Years went by and my teenage children started having their own social life. I often found myself alone in the house.
In 2018, my mother, who was in her 80s, passed away. I was shocked and rushed back to the Philippines. I found myself in the same church where I had attended mass with her on many occasions – Christmas, birthdays – and there I was, celebrating the last mass for her.
As I closed my eyes, I grieved for the loss of my mother. I felt remorseful for not visiting or calling her as often as I should. When I flew back to Singapore, I was down and out. I felt a sense of guilt of not spending more time with the people I loved.
I wanted to reconnect with God, but I did not even know where to begin. I even doubted my sincerity. I have been away from my Catholic faith for the last 25 years. One night, in deep sorrow, I knelt at my bedside and prayed,
“Lord God, I cannot fix myself. Please forgive me and have mercy on me.”
The Turning Point and Search for Landings
On the 40th day of my mother’s passing, I attended mass and embraced the quietness in God’s presence. I went back the following Sunday, and the next. Soon, I started attending mass regularly again.
I would often sit at the last pew, nearest to the door. I followed the sequence of the mass diligently, and quietly listened to every Gospel reading, homily, reflection and felt humbled by His Word. This went on for months, and I was like a child all over again, eager to learn and receive Christ.
One Sunday after the mass, while praying, I saw a priest walking down the aisle towards the small Confessional room. I knew right away it was time for me to receive the Sacrament of Reconciliation.
I managed to speak to him, and confess all my sins and iniquities. Thereafter, there was a sense at peace within me, and I was lightened from the heavy load that I had carried inside me.
However, going on my faith journey alone was not easy. There were many distractions preventing me from staying in my faith.

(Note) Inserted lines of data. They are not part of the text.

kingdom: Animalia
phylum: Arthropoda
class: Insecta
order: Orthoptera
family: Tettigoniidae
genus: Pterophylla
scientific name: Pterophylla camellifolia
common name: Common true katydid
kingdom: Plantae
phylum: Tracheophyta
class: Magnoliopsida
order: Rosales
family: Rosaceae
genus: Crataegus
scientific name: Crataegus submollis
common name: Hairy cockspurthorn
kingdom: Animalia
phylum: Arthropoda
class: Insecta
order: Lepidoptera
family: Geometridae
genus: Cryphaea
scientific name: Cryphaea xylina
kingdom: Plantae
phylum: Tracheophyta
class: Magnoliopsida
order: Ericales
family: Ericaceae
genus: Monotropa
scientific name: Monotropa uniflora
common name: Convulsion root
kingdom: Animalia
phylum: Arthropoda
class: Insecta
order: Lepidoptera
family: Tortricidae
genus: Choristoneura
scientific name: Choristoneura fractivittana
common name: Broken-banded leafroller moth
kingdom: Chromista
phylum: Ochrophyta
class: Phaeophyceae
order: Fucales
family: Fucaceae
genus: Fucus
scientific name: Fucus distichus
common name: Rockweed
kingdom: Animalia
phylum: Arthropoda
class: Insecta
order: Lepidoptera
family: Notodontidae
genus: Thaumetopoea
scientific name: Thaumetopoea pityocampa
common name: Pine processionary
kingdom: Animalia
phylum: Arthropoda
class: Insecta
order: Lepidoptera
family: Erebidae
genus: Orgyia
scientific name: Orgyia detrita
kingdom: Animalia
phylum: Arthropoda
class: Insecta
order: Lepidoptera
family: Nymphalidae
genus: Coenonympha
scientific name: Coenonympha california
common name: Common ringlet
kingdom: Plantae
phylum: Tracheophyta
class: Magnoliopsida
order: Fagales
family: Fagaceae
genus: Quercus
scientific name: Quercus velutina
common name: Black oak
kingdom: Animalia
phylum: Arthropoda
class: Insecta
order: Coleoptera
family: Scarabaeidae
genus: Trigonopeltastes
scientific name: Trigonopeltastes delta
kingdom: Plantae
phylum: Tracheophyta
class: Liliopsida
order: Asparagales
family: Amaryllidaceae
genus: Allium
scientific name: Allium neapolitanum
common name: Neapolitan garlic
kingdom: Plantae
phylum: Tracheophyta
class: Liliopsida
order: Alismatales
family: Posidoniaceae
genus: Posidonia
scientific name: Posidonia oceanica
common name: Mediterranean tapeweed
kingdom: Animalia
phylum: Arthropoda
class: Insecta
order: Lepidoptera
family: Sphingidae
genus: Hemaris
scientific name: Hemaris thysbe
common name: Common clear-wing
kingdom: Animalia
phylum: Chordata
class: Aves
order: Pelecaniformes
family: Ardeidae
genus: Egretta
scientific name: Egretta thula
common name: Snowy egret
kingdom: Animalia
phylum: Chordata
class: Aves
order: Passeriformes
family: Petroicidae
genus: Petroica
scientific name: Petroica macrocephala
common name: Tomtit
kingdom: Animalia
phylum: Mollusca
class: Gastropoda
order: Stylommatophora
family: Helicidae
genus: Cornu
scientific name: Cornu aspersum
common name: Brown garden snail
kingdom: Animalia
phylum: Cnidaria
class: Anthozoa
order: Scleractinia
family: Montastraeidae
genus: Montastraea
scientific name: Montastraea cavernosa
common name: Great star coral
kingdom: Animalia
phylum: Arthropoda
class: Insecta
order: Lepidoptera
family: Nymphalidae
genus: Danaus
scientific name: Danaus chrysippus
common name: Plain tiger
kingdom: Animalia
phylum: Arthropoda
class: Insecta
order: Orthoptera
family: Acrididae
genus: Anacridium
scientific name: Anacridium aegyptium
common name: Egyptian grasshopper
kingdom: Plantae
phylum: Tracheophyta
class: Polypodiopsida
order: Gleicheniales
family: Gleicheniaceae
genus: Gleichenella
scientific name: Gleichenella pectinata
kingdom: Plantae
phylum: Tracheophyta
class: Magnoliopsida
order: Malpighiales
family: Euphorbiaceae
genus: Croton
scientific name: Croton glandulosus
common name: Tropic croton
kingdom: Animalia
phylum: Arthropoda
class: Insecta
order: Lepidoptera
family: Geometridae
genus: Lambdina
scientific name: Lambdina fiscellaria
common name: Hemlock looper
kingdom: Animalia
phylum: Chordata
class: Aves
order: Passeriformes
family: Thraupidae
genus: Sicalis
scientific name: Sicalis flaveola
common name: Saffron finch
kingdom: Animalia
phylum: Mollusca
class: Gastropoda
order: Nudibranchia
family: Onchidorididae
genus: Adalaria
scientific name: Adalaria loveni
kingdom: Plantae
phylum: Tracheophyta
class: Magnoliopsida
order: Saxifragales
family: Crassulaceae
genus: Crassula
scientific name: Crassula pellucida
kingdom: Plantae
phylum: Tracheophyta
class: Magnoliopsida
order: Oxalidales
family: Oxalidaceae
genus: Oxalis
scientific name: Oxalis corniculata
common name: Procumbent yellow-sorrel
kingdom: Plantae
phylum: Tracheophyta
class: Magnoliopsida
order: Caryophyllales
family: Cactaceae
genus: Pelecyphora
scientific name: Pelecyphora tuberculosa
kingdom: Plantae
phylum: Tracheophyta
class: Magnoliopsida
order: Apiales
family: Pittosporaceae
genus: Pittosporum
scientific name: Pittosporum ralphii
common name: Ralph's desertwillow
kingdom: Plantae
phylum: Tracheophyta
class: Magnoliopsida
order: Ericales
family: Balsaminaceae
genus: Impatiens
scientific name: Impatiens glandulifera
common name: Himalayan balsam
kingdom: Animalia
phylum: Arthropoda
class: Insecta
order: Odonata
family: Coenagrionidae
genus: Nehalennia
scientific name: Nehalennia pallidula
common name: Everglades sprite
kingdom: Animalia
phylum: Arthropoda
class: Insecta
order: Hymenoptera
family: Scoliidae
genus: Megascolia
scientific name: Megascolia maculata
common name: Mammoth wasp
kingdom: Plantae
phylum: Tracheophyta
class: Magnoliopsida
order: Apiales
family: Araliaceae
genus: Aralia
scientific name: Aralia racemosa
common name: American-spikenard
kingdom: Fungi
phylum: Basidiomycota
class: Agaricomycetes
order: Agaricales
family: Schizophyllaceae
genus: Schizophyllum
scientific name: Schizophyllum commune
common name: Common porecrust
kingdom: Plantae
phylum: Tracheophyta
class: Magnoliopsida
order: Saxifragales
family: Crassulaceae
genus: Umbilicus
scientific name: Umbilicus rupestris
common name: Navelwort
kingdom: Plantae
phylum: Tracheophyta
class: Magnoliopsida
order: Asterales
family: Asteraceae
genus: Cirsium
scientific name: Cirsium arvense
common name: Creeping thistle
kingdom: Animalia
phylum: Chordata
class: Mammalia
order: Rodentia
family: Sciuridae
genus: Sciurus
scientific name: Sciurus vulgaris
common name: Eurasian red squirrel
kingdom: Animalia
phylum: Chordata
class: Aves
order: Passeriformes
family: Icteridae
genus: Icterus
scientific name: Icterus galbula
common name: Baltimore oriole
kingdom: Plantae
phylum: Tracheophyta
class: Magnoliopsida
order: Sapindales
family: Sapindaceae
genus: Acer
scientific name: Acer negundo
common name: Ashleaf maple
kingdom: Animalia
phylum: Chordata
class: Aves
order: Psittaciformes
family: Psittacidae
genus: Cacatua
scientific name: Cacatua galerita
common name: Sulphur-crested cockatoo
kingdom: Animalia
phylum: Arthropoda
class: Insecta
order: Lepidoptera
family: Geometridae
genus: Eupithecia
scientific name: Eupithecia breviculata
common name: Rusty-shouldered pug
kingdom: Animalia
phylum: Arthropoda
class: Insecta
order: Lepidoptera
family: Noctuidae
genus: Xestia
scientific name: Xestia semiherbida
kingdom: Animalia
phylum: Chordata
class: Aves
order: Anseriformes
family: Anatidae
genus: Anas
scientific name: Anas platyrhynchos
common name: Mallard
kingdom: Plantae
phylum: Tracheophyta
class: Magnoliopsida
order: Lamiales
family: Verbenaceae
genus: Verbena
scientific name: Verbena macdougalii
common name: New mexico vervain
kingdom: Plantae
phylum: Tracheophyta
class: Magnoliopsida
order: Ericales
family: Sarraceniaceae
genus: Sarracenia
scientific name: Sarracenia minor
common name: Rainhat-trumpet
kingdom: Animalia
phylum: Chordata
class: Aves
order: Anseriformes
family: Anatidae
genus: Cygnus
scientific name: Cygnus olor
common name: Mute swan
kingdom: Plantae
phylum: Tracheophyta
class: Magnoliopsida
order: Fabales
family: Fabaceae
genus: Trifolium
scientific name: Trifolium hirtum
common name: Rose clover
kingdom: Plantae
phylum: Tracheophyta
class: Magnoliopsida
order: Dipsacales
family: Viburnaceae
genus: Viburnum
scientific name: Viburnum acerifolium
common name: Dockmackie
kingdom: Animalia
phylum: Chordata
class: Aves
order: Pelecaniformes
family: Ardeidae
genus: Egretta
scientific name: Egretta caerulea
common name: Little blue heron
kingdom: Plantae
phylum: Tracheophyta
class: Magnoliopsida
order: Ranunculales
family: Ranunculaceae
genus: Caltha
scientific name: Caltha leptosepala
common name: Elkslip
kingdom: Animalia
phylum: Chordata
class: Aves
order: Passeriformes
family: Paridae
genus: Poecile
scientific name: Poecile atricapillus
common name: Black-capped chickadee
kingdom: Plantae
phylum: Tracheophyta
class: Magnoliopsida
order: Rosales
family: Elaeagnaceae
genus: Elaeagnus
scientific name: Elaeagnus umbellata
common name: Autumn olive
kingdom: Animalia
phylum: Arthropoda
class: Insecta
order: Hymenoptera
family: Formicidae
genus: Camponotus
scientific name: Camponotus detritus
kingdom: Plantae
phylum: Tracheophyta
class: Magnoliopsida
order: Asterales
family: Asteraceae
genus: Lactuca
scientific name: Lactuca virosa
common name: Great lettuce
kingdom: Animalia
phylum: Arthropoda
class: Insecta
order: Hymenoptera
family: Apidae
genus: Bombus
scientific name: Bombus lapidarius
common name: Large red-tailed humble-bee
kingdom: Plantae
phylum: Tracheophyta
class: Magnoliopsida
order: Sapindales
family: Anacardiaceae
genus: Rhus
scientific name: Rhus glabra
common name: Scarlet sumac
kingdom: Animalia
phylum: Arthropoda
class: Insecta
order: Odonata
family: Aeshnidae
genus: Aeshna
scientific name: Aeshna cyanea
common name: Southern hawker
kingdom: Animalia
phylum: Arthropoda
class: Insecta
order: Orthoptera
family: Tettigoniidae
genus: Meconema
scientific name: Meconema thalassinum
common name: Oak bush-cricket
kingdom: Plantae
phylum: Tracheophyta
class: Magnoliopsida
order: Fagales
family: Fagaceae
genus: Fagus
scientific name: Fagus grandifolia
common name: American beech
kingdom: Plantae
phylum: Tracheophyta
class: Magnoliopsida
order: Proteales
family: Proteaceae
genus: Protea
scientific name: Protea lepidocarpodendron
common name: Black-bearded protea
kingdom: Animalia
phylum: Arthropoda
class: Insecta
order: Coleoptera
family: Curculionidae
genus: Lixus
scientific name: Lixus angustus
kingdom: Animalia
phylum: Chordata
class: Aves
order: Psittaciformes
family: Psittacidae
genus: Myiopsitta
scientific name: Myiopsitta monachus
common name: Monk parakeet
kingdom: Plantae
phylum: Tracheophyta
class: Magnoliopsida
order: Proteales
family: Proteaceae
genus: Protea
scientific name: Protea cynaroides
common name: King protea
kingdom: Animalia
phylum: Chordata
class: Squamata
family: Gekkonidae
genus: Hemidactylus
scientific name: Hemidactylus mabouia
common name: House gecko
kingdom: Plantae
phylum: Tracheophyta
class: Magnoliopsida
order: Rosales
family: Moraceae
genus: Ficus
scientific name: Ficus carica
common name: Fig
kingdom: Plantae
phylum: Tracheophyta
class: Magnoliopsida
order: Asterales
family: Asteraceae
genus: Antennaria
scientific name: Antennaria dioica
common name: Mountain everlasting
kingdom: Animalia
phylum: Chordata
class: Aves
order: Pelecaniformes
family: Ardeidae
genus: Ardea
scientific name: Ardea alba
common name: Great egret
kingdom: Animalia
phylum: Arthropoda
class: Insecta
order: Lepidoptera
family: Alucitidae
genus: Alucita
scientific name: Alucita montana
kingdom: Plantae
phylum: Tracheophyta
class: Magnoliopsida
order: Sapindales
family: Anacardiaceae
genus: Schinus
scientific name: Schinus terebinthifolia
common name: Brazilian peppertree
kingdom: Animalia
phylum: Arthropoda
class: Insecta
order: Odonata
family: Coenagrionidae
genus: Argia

In my struggling moments, I searched the internet on ‘returning Catholics’. This led me to the Landings website. I read inspiring stories of other Catholics who had drifted away from our faith for various reasons, and yet found their path back to God.
I realised I was not alone. I sent an email and thankfully, the Landings team invited me to their sessions. At present, I am blessed to be surrounded with fellow Catholics as we pray and help each other grow together in faith.
Moving Forth in the Spirit of Catholic200SG
Progressing on, I would like to continue to share my faith with my children. I am glad that they have agreed to attend Catechism classes so that they can embark on their own experiences with God as He leads them towards Baptism.
These days, whenever I find myself overwhelmed with work and life duties, I seek comfort in the story of Martha and Mary in Luke 10:38-42, which to me, is a living Gospel. Like Mary, I pause and place myself in the presence of the Lord. As I settled at the Lord’s feet and listen to His voice, I know that His peace and love will cover me.
Prayer for the 200th anniversary of the Catholic Church
For Catholics who have drifted away from our faith , may they find their way back to God. Concurrently, may our Landings community continue to provide a safe harbour and support to returning Catholics. Amen.